Source records: Begin
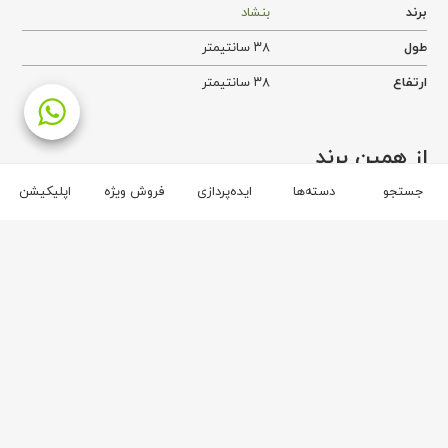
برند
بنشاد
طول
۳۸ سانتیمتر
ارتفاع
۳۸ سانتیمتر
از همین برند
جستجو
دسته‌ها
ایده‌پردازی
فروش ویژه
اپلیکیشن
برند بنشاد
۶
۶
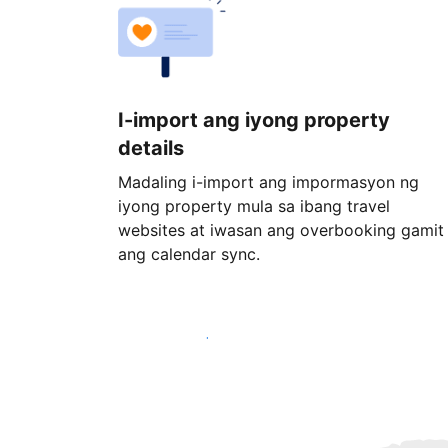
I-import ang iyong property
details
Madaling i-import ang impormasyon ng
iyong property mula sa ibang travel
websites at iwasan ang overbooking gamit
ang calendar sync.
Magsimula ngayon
Source records: End
• Job item:
Pictures aside, give the data again exactly as it appears.

• Completed task:
برند
بنشاد
طول
۳۸ سانتیمتر
ارتفاع
۳۸ سانتیمتر
از همین برند
جستجو
دسته‌ها
ایده‌پردازی
فروش ویژه
اپلیکیشن
برند بنشاد
۶
۶
I-import ang iyong property
details
Madaling i-import ang impormasyon ng
iyong property mula sa ibang travel
websites at iwasan ang overbooking gamit
ang calendar sync.
Magsimula ngayon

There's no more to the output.